Monday, February 04, 2008

Obama wows, inspires crowd at packed arena.

'And they told me there were no Democrats in Idaho'

Edition Date: 02/03/08

Jaliya Cunningham might have been the youngest person in Taco Bell Arena Saturday, decades away from casting a vote and certainly indifferent to the commotion around her.
But her parents weren't going to let the 2-month-old miss what they say is history in the making.

"This is something we'll be able to tell her about when she grows up," said Shellie Cunningham Jr., Jaliya's father.

Just three days before the Idaho Democratic caucus, Sen. Barack Obama spoke to an arena-record crowd of 14,169 people - almost triple the nearly 5,000 Democrats who caucused statewide in 2004.

"And they told me there were no Democrats in Idaho," Obama said at the beginning of his 45-minute speech.

The crowd validated Obama's decision to visit Republican-dominated Idaho before the all-important Super Tuesday. Democrats in 22 states will decide between Obama, from Illinois, and New York Sen. Hilary Clinton.

Obama's upbeat speech validated the decision many made to wake before dawn and line up in frigid temperatures to get a seat or stand in the aisles.

"There's something about him, something about what he has to say that people want to hear," said Steve Lolar, a 38-year-old Boise State student.

People gave many reasons for coming to Taco Bell Arena - to be part of Obama's history-making run for president; to make up their minds before Tuesday's caucus; or to catch a glimpse of a candidate frequently described as a "rock star."

Even after arena officials opened more seating, they had to turn several thousand more people away.

"I've lived in Idaho nearly 32 years, and this is the first chance I've had to see a presidential candidate, especially a Democrat," said Andrea Leevs, a Boise social worker.

Hand-painted banners hung from every seating level. Tubas from the Borah High School band glinted. Introduced by former Gov. Cecil Andrus, Obama took the stage to a long, loud ovation, flashed his now-familiar smile and thanked his local supporters for their work.

The speech held no surprises - except, perhaps, for Obama equating his long-shot status to that of the Boise State football team.

"It's fun being an underdog," said Obama. He leads Clinton in Idaho but is running closely behind her in most polls.

Obama offered a general call for national change and hope and laid out specific proposals on the economy and energy policy.

He touted the need for improved health care and educational systems. He called this a "defining moment in history" when the country needs to pay attention to a planet in environmental peril, find a way to exit the Iraq War, and support teachers and veterans.

The themes are Obama stump-speech standards, but they repeatedly brought the Boise crowd to its feet.

"The war is my main concern," said Shellie Cunningham. "Our brothers and sisters are dying daily. Why?"

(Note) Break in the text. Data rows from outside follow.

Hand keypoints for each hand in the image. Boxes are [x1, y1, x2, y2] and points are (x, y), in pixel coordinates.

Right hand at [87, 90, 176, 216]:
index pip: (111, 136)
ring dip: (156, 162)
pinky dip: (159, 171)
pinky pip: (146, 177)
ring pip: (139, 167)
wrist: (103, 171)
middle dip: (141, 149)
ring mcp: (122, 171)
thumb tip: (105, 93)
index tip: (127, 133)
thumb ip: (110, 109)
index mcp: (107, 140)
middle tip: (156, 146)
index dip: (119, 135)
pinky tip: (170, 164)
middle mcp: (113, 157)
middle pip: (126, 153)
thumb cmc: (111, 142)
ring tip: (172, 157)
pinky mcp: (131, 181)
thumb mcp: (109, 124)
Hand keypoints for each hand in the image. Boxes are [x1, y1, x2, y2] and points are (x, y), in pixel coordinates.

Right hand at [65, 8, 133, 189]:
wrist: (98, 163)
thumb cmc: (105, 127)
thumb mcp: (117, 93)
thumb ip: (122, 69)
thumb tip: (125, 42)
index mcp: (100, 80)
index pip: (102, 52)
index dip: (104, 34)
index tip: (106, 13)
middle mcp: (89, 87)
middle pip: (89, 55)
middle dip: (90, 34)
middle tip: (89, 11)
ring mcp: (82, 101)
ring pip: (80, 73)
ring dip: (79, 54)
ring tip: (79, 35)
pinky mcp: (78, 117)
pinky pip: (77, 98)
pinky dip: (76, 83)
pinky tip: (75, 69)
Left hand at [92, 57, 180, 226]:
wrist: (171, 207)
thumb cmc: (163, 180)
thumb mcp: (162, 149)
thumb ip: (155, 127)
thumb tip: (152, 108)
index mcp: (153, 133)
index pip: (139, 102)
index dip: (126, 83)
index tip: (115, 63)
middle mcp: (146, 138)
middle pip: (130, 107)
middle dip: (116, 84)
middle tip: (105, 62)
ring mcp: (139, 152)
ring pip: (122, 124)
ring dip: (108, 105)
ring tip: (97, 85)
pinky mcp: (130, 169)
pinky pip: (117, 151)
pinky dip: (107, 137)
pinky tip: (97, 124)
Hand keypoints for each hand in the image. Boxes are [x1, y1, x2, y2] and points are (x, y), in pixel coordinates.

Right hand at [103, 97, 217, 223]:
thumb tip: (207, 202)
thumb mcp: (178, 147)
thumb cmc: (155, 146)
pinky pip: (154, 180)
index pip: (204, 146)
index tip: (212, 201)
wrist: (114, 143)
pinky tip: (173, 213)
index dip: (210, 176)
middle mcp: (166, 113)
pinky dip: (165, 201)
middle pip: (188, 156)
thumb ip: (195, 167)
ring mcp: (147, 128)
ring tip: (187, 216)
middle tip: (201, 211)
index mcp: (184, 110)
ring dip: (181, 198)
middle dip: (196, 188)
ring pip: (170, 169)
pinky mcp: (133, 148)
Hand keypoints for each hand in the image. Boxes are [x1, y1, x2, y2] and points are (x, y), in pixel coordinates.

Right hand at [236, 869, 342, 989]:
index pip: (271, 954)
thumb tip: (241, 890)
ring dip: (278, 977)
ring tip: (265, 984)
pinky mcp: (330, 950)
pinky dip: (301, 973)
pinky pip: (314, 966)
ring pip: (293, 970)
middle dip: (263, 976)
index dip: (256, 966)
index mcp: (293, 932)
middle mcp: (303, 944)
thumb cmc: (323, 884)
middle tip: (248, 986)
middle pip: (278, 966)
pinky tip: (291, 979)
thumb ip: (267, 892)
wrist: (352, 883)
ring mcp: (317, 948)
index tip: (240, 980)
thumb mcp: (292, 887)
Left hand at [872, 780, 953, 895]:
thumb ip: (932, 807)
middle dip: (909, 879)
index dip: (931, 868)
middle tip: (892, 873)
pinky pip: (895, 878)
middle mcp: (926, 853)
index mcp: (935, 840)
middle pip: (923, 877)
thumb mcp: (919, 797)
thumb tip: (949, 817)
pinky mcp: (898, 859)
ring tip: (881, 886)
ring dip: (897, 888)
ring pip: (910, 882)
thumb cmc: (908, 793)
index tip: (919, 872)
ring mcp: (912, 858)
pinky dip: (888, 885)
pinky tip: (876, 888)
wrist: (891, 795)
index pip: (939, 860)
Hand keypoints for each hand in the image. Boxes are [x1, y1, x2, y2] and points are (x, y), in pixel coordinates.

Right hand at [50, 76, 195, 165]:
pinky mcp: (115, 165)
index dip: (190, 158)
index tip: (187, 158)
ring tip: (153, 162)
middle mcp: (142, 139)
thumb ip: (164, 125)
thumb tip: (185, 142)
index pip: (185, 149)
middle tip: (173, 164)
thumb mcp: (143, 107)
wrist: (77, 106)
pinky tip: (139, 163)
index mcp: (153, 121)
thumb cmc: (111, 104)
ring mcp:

Francine Gonzalez also wanted to hear Obama's thoughts on the war.

"I have young sons," said Gonzalez.

She's undecided but glad Obama visited the state.

"Usually, they don't come here, or if they do, it is for a fundraiser that costs $250 a ticket." she said. "It's not an opportunity for everyday people."

Marsha Meredith of Boise has never been involved with politics before, but Obama's speech made her cry.

"I'm so happy right now," she said. "Everything he said about supporting teachers, and schools, the environment, I've been waiting so many years for this and have had nowhere to go."

Clearly aware he was speaking in one of the reddest states in the union, Obama briefly touched on his Christian faith and support for the rights of gun owners, notably hunters.

The Clinton campaign questioned his consistency on gun ownership, and the Republican National Committee rebuked Obama for his positions on guns and foreign policy.

"As if his newly minted title of 'most liberal' senator was not enough, Barack Obama has enlisted the help of Ted Kennedy to advocate proposals that are out of touch with mainstream values," said Paul Lindsay, a regional press secretary for the RNC.

Obama said he has tried to reach out to conservatives and Republicans, citing his ability to work across party lines.

"We can disagree without being disagreeable," he said.

Ron Fortner, a history teacher at Caldwell High, first voted Republican in the 1960s, but got to the arena at 5:15 a.m. to see Obama.

"I was a Nixon man then. This year, I'm wide open," he said. "It's not often you get to see history."